» Text block

Start work on get_categories() for the new db backend

This commit is contained in:
Kovid Goyal 2013-01-24 14:41:03 +05:30
parent dd001ca8c1
commit 68f58f2c30
5 changed files with 191 additions and 70 deletions

View File

@ -293,13 +293,13 @@ class Cache(object):
Return all the books associated with the item identified by
``item_id``, where the item belongs to the field ``name``.
Returned value is a tuple of book ids, or the empty tuple if the item
Returned value is a set of book ids, or the empty set if the item
or the field does not exist.
'''
try:
return self.fields[name].books_for(item_id)
except (KeyError, IndexError):
return ()
return set()
@read_api
def all_book_ids(self, type=frozenset):

View File

@ -0,0 +1,105 @@
#!/usr/bin/env python
# vim:fileencoding=UTF-8:ts=4:sw=4:sta:et:sts=4:fdm=marker:ai
from __future__ import (unicode_literals, division, absolute_import,
print_function)

Dataset entries:
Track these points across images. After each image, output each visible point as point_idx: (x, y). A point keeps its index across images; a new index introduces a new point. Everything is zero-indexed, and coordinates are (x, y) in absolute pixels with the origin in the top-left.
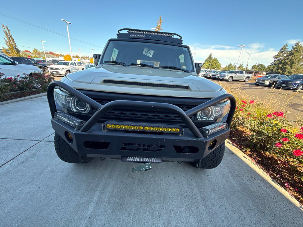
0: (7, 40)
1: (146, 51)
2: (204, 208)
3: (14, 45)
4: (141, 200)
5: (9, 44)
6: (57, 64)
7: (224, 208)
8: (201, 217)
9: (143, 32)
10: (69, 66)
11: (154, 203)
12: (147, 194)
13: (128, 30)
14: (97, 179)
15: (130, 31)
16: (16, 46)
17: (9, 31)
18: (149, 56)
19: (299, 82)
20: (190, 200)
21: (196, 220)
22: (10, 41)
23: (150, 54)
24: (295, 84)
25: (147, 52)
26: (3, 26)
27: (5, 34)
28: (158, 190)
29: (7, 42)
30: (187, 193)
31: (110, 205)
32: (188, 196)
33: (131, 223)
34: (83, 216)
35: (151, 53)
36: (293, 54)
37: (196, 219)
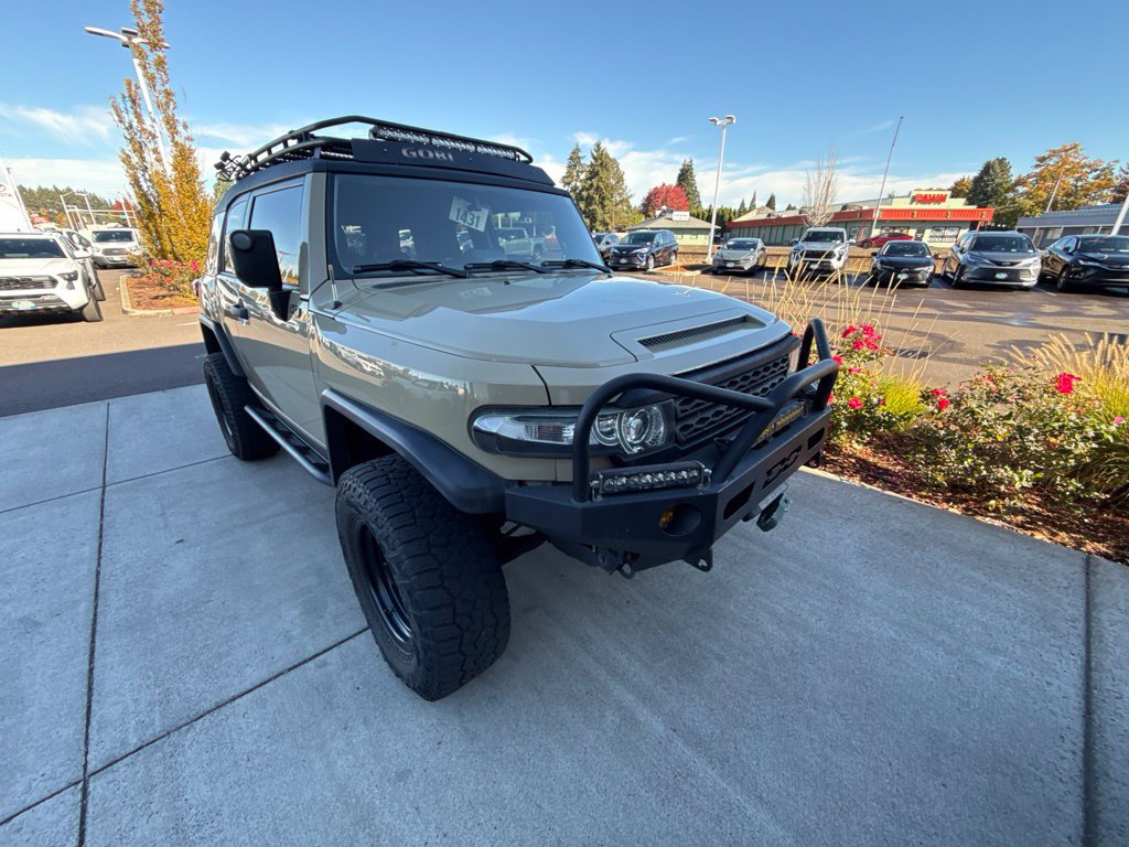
1: (459, 210)
9: (430, 139)
13: (372, 126)
14: (566, 672)
15: (382, 132)
18: (474, 227)
19: (646, 250)
23: (475, 220)
24: (642, 255)
25: (465, 214)
31: (670, 678)
34: (660, 743)
35: (478, 218)
36: (597, 174)
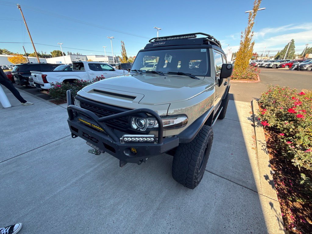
0: (122, 51)
2: (152, 214)
3: (125, 54)
4: (116, 180)
5: (123, 54)
6: (146, 67)
7: (170, 227)
8: (142, 217)
10: (153, 68)
11: (122, 187)
12: (123, 180)
13: (154, 40)
15: (156, 40)
16: (126, 55)
17: (124, 44)
20: (147, 201)
21: (136, 217)
22: (123, 51)
25: (168, 58)
26: (122, 42)
27: (122, 47)
28: (132, 181)
29: (122, 53)
30: (151, 195)
32: (149, 198)
33: (99, 190)
35: (170, 59)
37: (138, 216)
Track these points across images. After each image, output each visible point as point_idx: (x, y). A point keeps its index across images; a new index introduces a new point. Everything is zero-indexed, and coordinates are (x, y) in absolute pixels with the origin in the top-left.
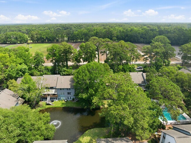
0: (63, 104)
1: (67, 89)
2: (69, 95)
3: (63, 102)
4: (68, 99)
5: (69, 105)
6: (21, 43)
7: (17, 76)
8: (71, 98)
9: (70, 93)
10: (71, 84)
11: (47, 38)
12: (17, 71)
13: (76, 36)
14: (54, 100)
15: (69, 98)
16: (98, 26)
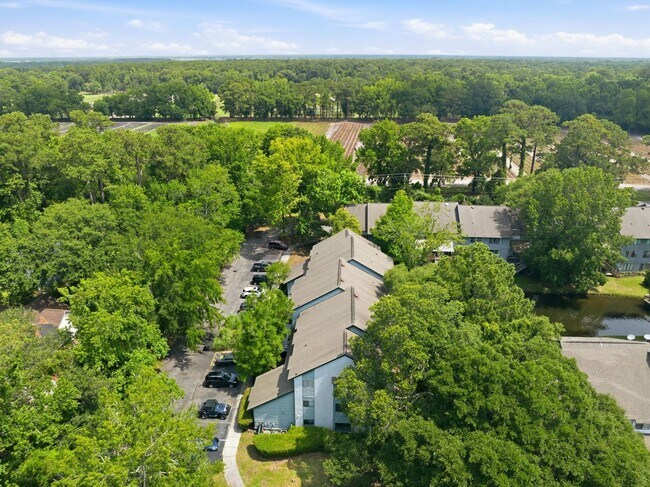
6: (195, 119)
7: (345, 201)
10: (498, 228)
11: (278, 102)
12: (344, 186)
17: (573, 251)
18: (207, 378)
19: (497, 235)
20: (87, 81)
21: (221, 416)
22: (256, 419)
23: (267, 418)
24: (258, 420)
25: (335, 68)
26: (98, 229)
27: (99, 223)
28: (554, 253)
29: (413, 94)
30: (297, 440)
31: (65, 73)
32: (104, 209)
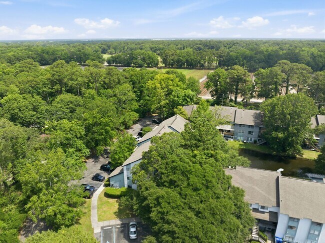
0: (240, 145)
1: (249, 126)
2: (250, 135)
3: (241, 143)
4: (248, 140)
5: (250, 148)
6: (149, 67)
7: (184, 103)
8: (251, 140)
9: (252, 132)
10: (254, 121)
11: (187, 60)
12: (184, 96)
13: (233, 60)
14: (229, 139)
15: (250, 138)
16: (266, 44)
17: (284, 134)
18: (101, 167)
19: (253, 124)
20: (109, 49)
21: (100, 180)
22: (111, 183)
23: (115, 183)
24: (112, 183)
25: (224, 44)
26: (75, 105)
27: (76, 103)
28: (274, 134)
29: (255, 57)
30: (122, 192)
31: (101, 45)
32: (79, 98)
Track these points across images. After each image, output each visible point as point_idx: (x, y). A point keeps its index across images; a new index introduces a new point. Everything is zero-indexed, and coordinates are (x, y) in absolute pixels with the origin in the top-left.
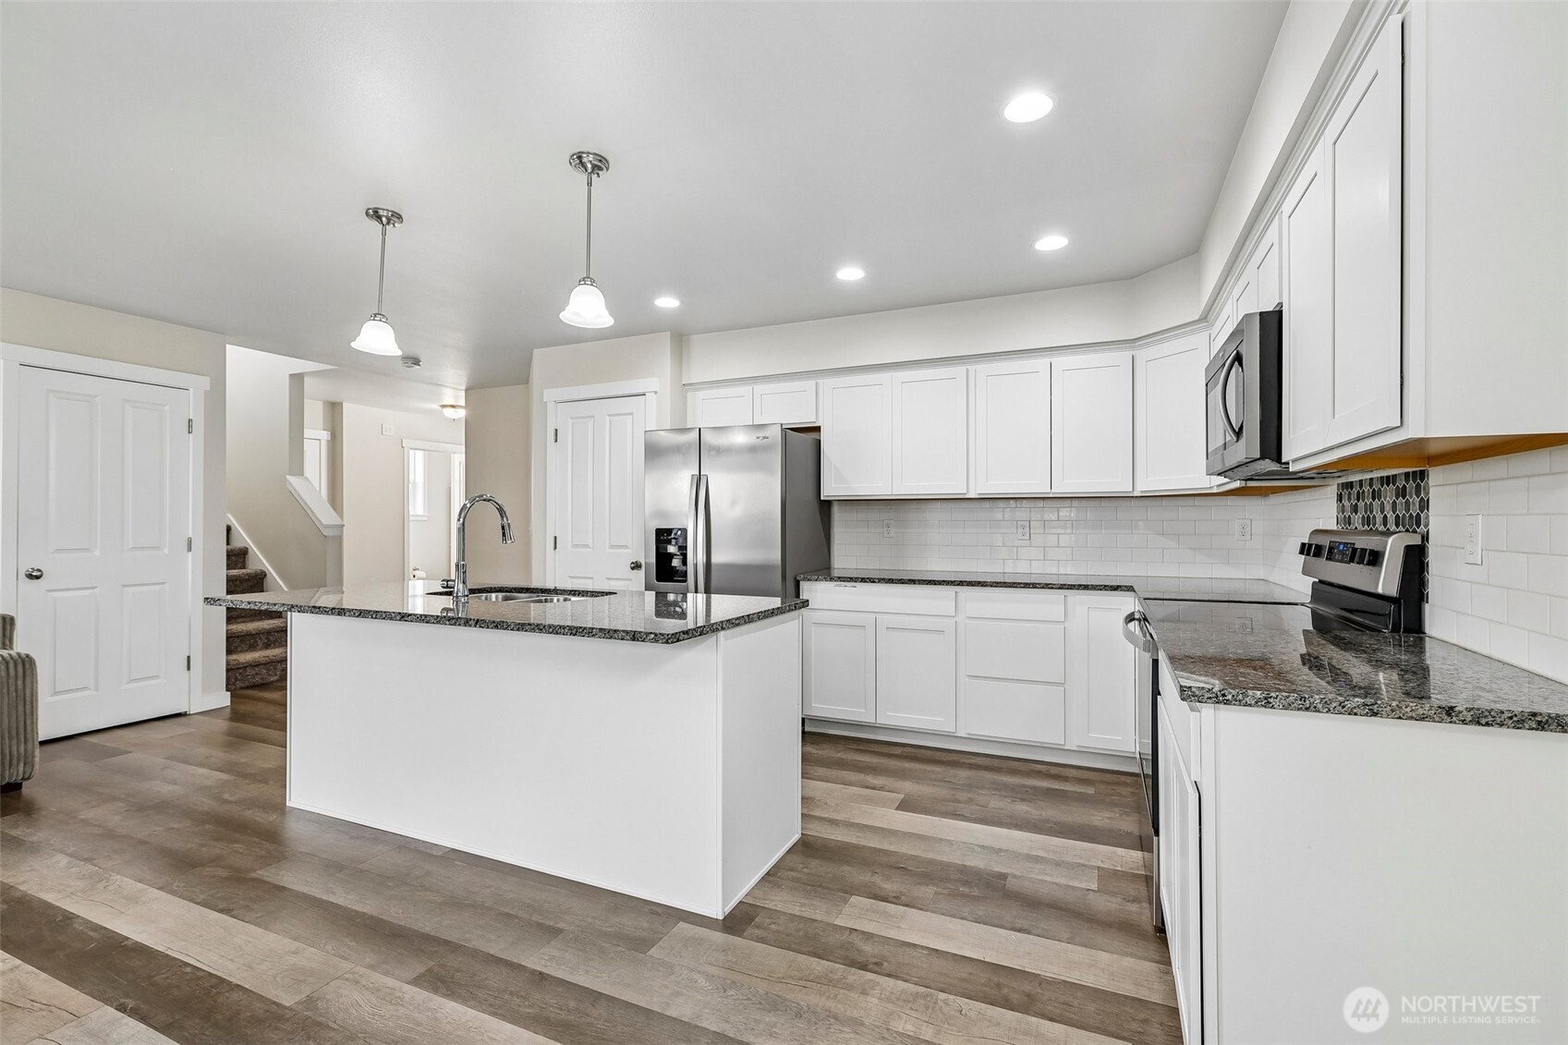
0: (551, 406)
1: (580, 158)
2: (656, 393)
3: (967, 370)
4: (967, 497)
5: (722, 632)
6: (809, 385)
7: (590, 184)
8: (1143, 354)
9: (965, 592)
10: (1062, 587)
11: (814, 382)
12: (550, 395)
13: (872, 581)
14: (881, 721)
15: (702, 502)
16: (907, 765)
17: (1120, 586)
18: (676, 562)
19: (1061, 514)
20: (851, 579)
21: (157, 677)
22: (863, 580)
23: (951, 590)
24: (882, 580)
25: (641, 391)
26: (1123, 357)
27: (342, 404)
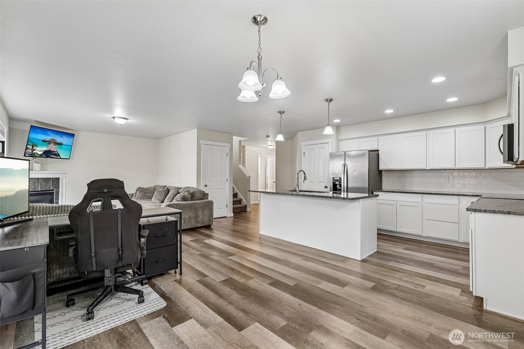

» Required actions
1: According to the commit page, how many files were changed in this commit?
2: Proceed with the commit page from where it stops.

» Outputs by task
1: Five files were changed.

2:
__license__ = 'GPL v3'
__copyright__ = '2013, Kovid Goyal <kovid at kovidgoyal.net>'
__docformat__ = 'restructuredtext en'
from functools import partial
from calibre.library.field_metadata import TagsIcons
from calibre.utils.config_base import tweaks
CATEGORY_SORTS = { 'name', 'popularity', 'rating' }
class Tag(object):
def __init__(self, name, id=None, count=0, state=0, avg=0, sort=None,
tooltip=None, icon=None, category=None, id_set=None,
is_editable=True, is_searchable=True, use_sort_as_name=False):
self.name = self.original_name = name
self.id = id
self.count = count
self.state = state
self.is_hierarchical = ''
self.is_editable = is_editable
self.is_searchable = is_searchable
self.id_set = id_set if id_set is not None else set([])
self.avg_rating = avg/2.0 if avg is not None else 0
self.sort = sort
self.use_sort_as_name = use_sort_as_name
if self.avg_rating > 0:
if tooltip:
tooltip = tooltip + ': '
tooltip = _('%(tt)sAverage rating is %(rating)3.1f')%dict(
tt=tooltip, rating=self.avg_rating)
self.tooltip = tooltip
self.icon = icon
self.category = category
def __unicode__(self):
return u'%s:%s:%s:%s:%s:%s'%(self.name, self.count, self.id, self.state,
self.category, self.tooltip)
def __str__(self):
return unicode(self).encode('utf-8')
def __repr__(self):
return str(self)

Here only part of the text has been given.